“Global warming is an exaggeration.” Have you heard that before? Or do you actually believe it? Well, the fact is that global warming has been scientifically confirmed. If that is the case then why do so many people think otherwise?
Consider the decades-long deceptive advertising for Listerine mouthwash in the U.S. For more than 50 years, advertisements for Listerine had falsely claimed that the product helped prevent or reduce the severity of colds and sore throats. After a long legal battle, the U.S. Federal Trade Commission mandated corrective advertising that explicitly withdrew the deceptive claims. For 16 months between 1978 and 1980, the company ran an ad campaign in which the cold-related claims were retracted in 5-second disclosures midway through 30-second TV spots.

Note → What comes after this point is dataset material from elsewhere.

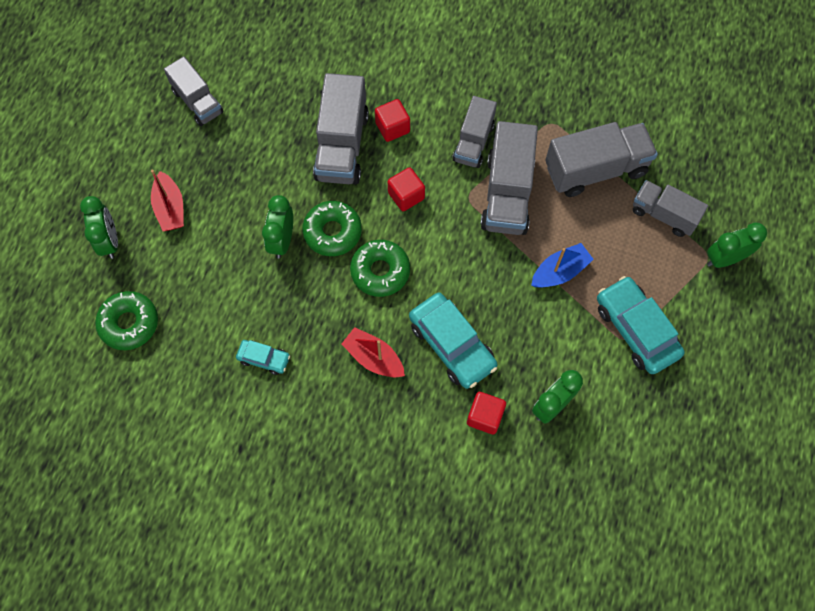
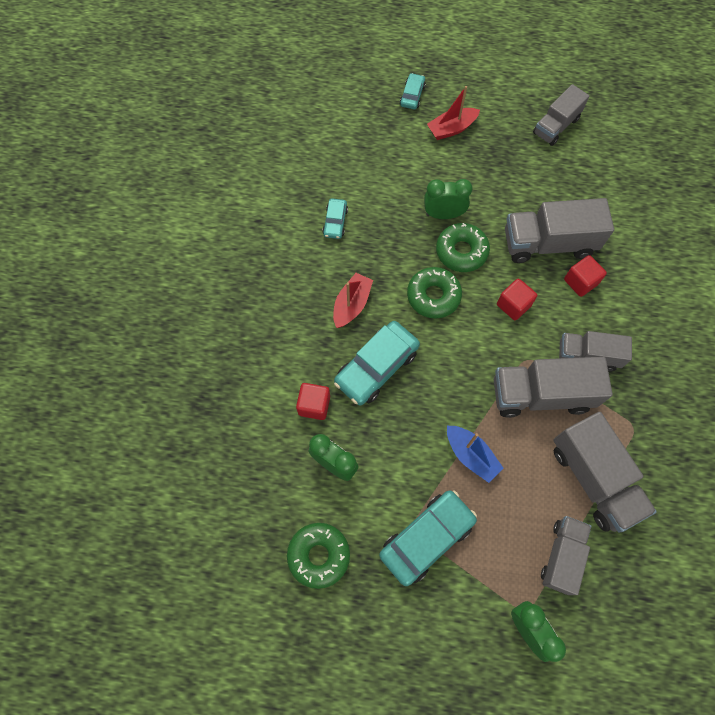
camera: 80 degrees right, 0 degrees up
(109, 241) = (412, 95): green clock -> turquoise car
(129, 323) = (346, 124): green donut -> green donut (319, 555)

Although a telephone survey thereafter by Armstrong, Gural, and Russ (1983) did reveal a significant reduction in consumers’ belief that Listerine could alleviate colds, overall levels of acceptance of the false claim remained high. For example, more than half (57%) reported that the product’s presumed medicinal effects were a key factor in their purchasing decision.
The convenient lie:
The report says that rejecting information actually requires some effort, according to. The researchers say that simply accepting the message is much easier than analyzing its plausibility. Especially if the topic isn’t very important to you or you have other things on your mind, misinformation is more likely to take hold. As they say, ignorance is bliss… perhaps even if the ignorance is feigned.
So what happens when we actually sit down to evaluate the incoming information? We are likely to pay attention to the following:
- Does the information fit with other things I believe in?

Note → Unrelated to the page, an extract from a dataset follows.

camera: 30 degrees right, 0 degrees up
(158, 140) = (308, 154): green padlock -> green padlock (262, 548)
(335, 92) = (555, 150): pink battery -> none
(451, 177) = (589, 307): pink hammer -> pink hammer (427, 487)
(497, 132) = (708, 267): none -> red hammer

- Does it make a coherent story with what I already know?
- Does it come from a credible source?
- Do others believe it?
And if the misinformation is such that it conforms to our preexisting political, religious, or social point of view, it is more likely to stick… In short we are willing to accept lies when truth seems a tad too bitter.

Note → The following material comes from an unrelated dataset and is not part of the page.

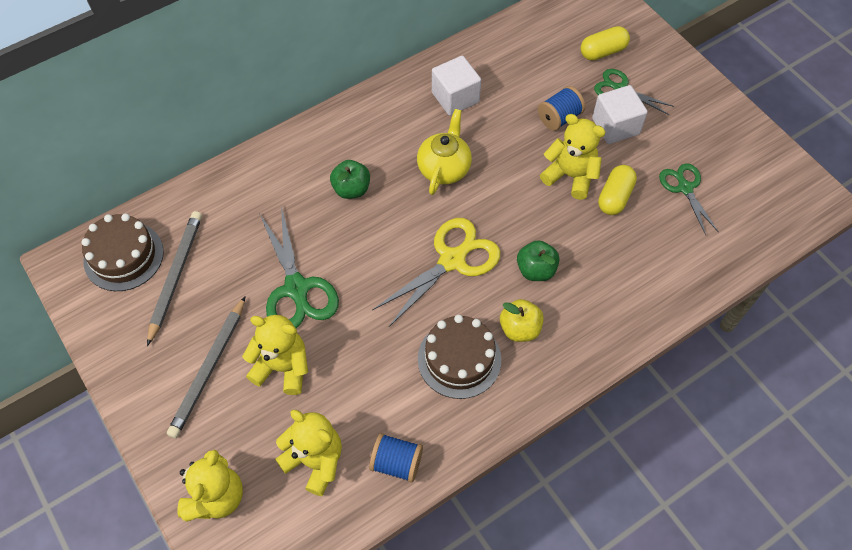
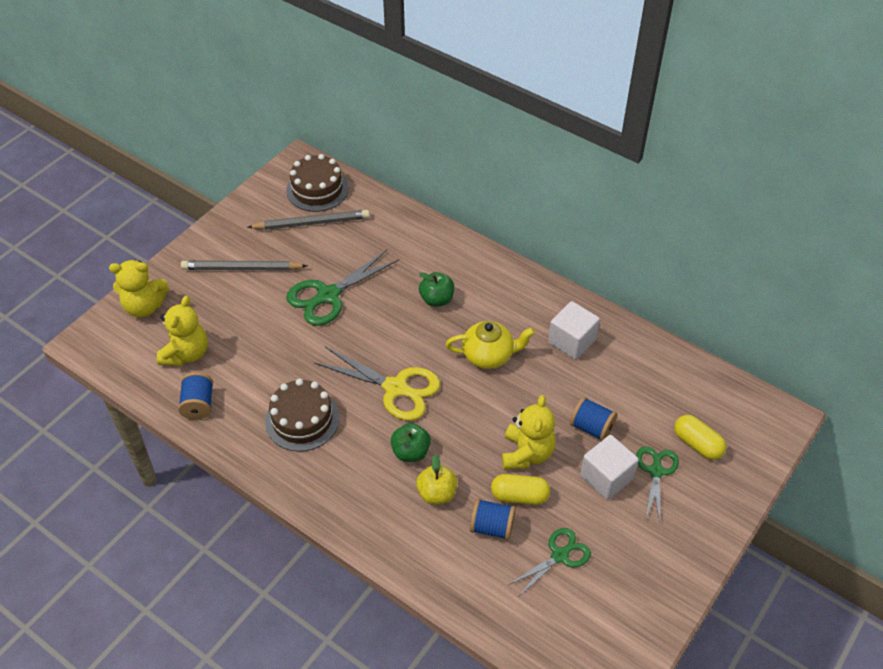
camera: 70 degrees right, 10 degrees down
(282, 367) = (257, 310): yellow teddy bear -> none
(520, 329) = (346, 455): yellow apple -> yellow apple (437, 494)
(641, 229) = (492, 527): none -> blue spool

But that doesn’t change the disconcerting consequences of misinformation. Take the example of global warming- the more we deny its existence, the more we delay action to combat it. Similarly, persistent misinformation about political issues can only lead to more damage.
5 ways to debunk misinformation:
All is not lost though; the report also mentions some strategies to counter the influence of misinformation:
- Provide people with a narrative that replaces the gap left by false information
- Focus on the facts you want to highlight, rather than the myths
- Make sure that the information you want people to take away is simple and brief
- Consider your audience and the beliefs they are likely to hold
- Strengthen your message through repetition
Facing the truth:
So which are things that you chose to be misinformed about? Have you ever taken the cognitive effort to consider the unappealing option which might actually be true? This study made me reconsider the beliefs I chose to have… what about you?